KANSAS CITY, Mo. – A return to football begins Saturday night when the Chiefs travel to Glendale, Ariz., to take on the Cardinals in preseason action.
While there are plenty of position battles yet to be determined, don’t expect all of them to be fully settled in the first exhibition game.
The preseason offers an evaluation period for the coaching staff, especially when considering the starters are expected to play the first quarter before giving way to backups.
Contributor Nick Jacobs recently offered five players to watch, but here are five scenarios to also consider:
BERRY PRIMED FOR ACTION
Safety Eric Berry’s return just eight months after being diagnosed with Hodgkin lymphoma and defeating cancer is hands down the top story of the first full weekend of NFL preseason action.

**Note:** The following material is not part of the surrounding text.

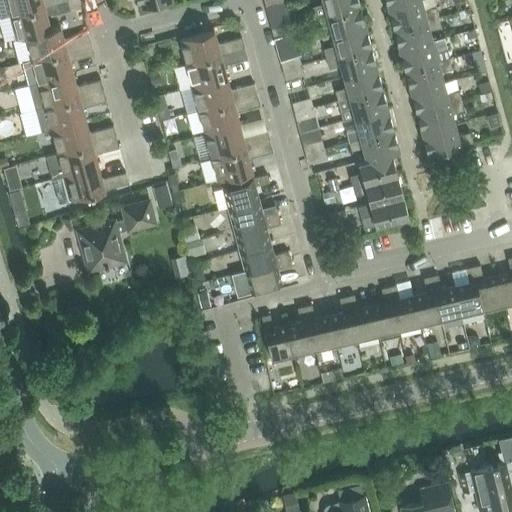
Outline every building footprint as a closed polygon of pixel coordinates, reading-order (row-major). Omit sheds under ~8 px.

Berry has worked mostly with the second-team defense in training camp, while getting inserted with the first-team unit in personnel packages.
The sixth-year pro has flashed the athleticism that earned him a first-team All-Pro selection in 2013, and he delighted attending fans at Wednesday’s practice with an interception off a deflected pass during 7-on-7 drills.
Coach Andy Reid indicated Wednesday that Berry could see action, but it remains to be seen exactly how much — if at all — Berry is on the playing field.
Either way, Berry’s presence on the sideline in full uniform proves inspiring enough.
OFFENSIVE LINE ROTATION
The Chiefs are set to start Eric Fisher at left tackle, Ben Grubbs at left guard, rookie Mitch Morse at center, Zach Fulton at right guard and Jeff Allen at right tackle.
While the Chiefs overhauled the offensive line during the offseason, adding two-time Pro Bowler Grubbs via trade, the unit is under a microscope given the dismal performance in 2014.
The first sign of trouble arrived during the 2014 preseason opener when Chiefs quarterbacks were sacked six times: Alex Smith, who saw action on just 11 snaps, went down once; primary backup Chase Daniel hit the turf three times; and Tyler Bray was sacked twice.
Kansas City’s offensive line remains in flux at center, right guard and right tackle. How third-year center Eric Kush and fourth-year tackle Donald Stephenson, both of whom opened training camp with the first team, perform with the second team will go a long way in determining the outcome of the starting unit.
The other backups to monitor as the game progresses are guards Paul Fanaika and Laurent Duvernay-Tardif, and tackles Jarrod Pughsley and Derek Sherrod, as the Chiefs need to identify swing players at guard and tackle.
PLUGGING THE MIDDLE
Defensive tackle Jaye Howard, who currently weighs 330 pounds, has the first shot to fill in for Dontari Poe, who remains out while recovering from back surgery. The Chiefs could use defensive end Mike DeVito in that role if needed.
But there are large bodies on the roster jockeying for position worth watching with the second- and third-team units, especially undrafted rookie Charles Tuaau, who measures 6-5, 310-pounds and the 6-0, 324-pound Hebron Fangupo.
Also keep a close eye on rookie Rakeem Nunez-Roches, as the Chiefs’ sixth-round pick of the 2015 NFL Draft seeks to carve a role on the defensive line.
SPEAKING OF THE MIDDLE
The inside linebacker position is suddenly thin with three players injured: Starter Josh Mauga (heel), James-Michael Johnson (calf) and rookie D.J. Alexander (ankle).
Johnson has yet to put in a training camp practice, while Mauga and Alexander were injured Wednesday, leaving the Chiefs to finish practice with Derrick Johnson, and rookies Ramik Wilson and Justin March on the inside.
Outside linebacker Frank Zombo can play inside, but he has filled in for Dee Ford (concussion).
The Chiefs can’t afford another injury on the inside with Derrick Johnson returning from last season’s ruptured Achilles tendon.
LONG SNAPPER WAR
The battle between long snappers James Winchester and Andrew East won’t be settled in one preseason game.
Winchester often snaps first during special teams drills in training camp, but this contest could very well go into the fourth exhibition game.
The Chiefs experienced snapping issues with Thomas Gafford late in the 2014 regular season, and will enter the 2015 regular season with a new long snapper for the first time in seven seasons.
Long snapping carries extra importance in 2015 with the point after touchdown moved back to the 15-yard line, which basically makes the extra point a 32-yard field goal attempt.